Album Review | Lucy Rose plays it safe on Something’s Changing

Something’s Changing, the third record from British singer songwriter Lucy Rose, was recorded on the back of a rather romantic story. Chronicling the singer-songwriter’s travels across South America, Rose reached out to her fans on twitter who agreed to host and book gigs for her throughout the continent in exchange for her musical company.

It’s all very lovely really, and it’s hard not to have a soft spot for her after watching the twenty minute long documentary she filmed to go along with the album’s release.
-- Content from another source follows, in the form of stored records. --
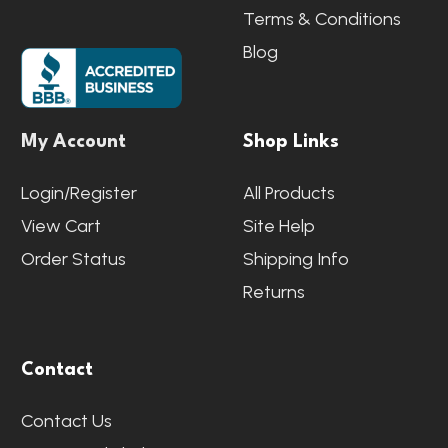
Terms & Conditions
Blog
My Account
Shop Links
Login/Register
All Products
View Cart
Site Help
Order Status
Shipping Info
Returns
Contact
Contact Us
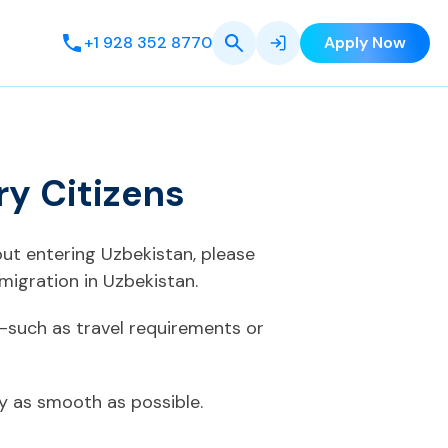
+1 928 352 8770
Apply Now
ry Citizens
out entering Uzbekistan, please
migration in Uzbekistan.
—such as travel requirements or
ey as smooth as possible.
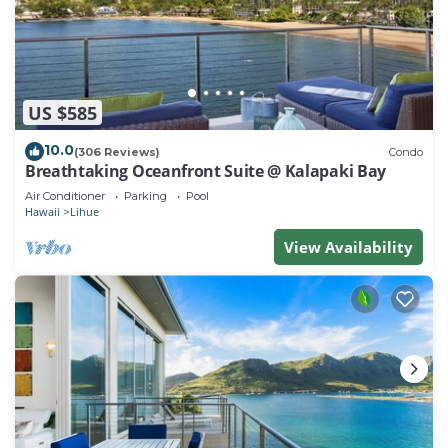
US $585
10.0
(306 Reviews)
Condo
Breathtaking Oceanfront Suite @ Kalapaki Bay
Air Conditioner
Parking
Pool
Hawaii
Lihue
View Availability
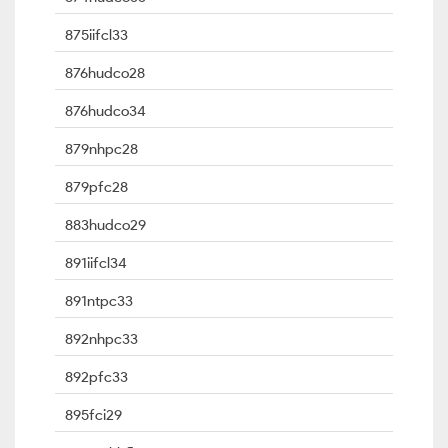
875iifcl33
876hudco28
876hudco34
879nhpc28
879pfc28
883hudco29
891iifcl34
891ntpc33
892nhpc33
892pfc33
895fci29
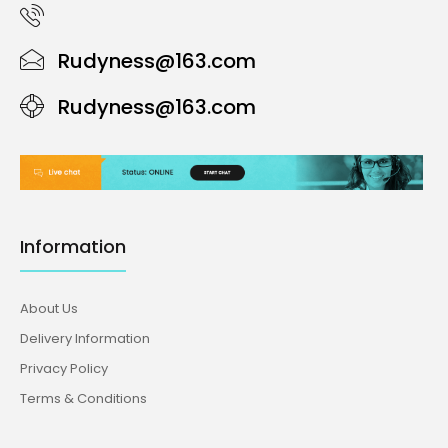
Rudyness@163.com
Rudyness@163.com
Information
About Us
Delivery Information
Privacy Policy
Terms & Conditions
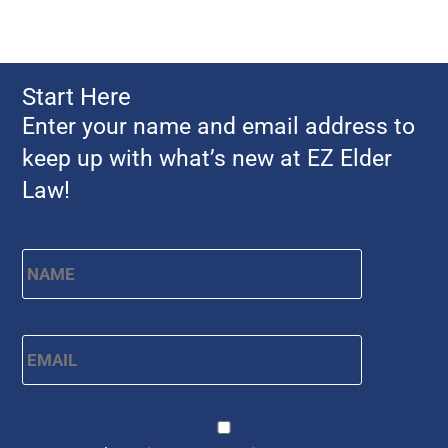
Start Here
Enter your name and email address to
keep up with what’s new at EZ Elder
Law!
Name
*
First
Email
*
CAPTCHA
Consent
*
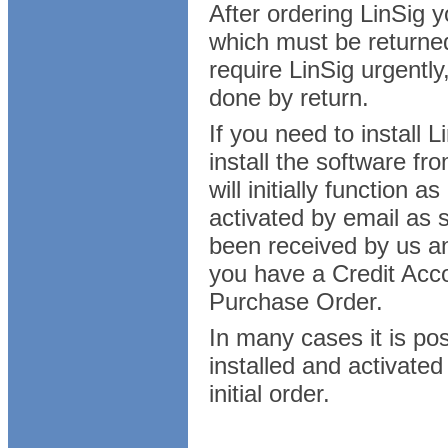
After ordering LinSig 
which must be returned
require LinSig urgently
done by return.
If you need to install
install the software fr
will initially function 
activated by email as
been received by us a
you have a Credit Acco
Purchase Order.
In many cases it is poss
installed and activated
initial order.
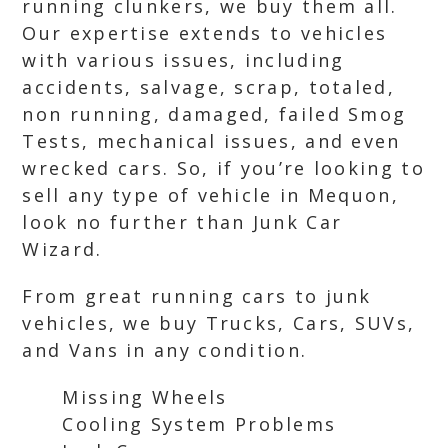
running clunkers, we buy them all.
Our expertise extends to vehicles
with various issues, including
accidents, salvage, scrap, totaled,
non running, damaged, failed Smog
Tests, mechanical issues, and even
wrecked cars. So, if you’re looking to
sell any type of vehicle in Mequon,
look no further than Junk Car
Wizard.
From great running cars to junk
vehicles, we buy Trucks, Cars, SUVs,
and Vans in any condition.
Missing Wheels
Cooling System Problems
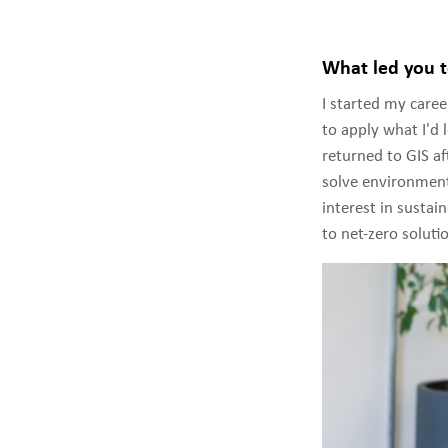
What led you t
I started my care
to apply what I'd l
returned to GIS af
solve environment
interest in sustai
to net-zero soluti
Her abject artistic insecurity, her sincerity in seeing the joy and comfort her music has brought to her predominantly young fan base, and many, many clips of her crying. That coupled with her willingness to drop her former record label Columbia records and go out on her own for this one, it’s all quite endearing.

As the album title would suggest, there’s a lot of change going on in the singer’s life. But much like the harp which features on the opening track, it’s a promise that fails to deliver. The record opens with a minute and a half of Lucy’s saccharine elucidation that the listener is about to embark on a journey of “feeling it all/oh the good/the bad/the happy the/the sad”, accompanied by sparse strums of a classical harp, an instrument that features nowhere else on the album. Then begins the slow fold back into the cutsie folk pop mould that earned the artist her following back in the ‘Shiver’ days of 2012.


The result is an album that’s kind of a drag. Drowning in platitudes and worn out lyricism that are seldom made up for by means of musical accomplishment. Rarely improving on silence.

Half way through, during the insufferable ‘Love Song’,( “It was true, true, true love/oh it was real, real, real love”) I consider making a Lucy Rose drinking game in which I drink every time the words “kiss” “love’ or “baby” are uttered. But resolved that that would probably be falling outside the realms of constructive criticism.

Rose is undoubtedly talented, with a gift for making melodies that appeal to a mass audience, and an undeniable musical ability. She’s good to her fans and her music genuinely seems to speak to them. And what is music about if not providing enjoyment, comfort and connectivity for people? But there are moments when she could have aimed to work a little harder. Lyrics like “hey baby, won’t you let me come and kiss you all night long” feel as dry and meaningless as the fabled working lyrics employed by Lennon and McCartney in the initial writing stages of the track ‘Yesterday’, “Scrambled eggs, oh my baby how I love your legs”.

Given the context, Something’s Changing should rightfully have been a time for taking risks. The end product is a record that was bland, safe and forgettable. Borne from circumstances that were seemingly the opposite of all of those things. Disappointing.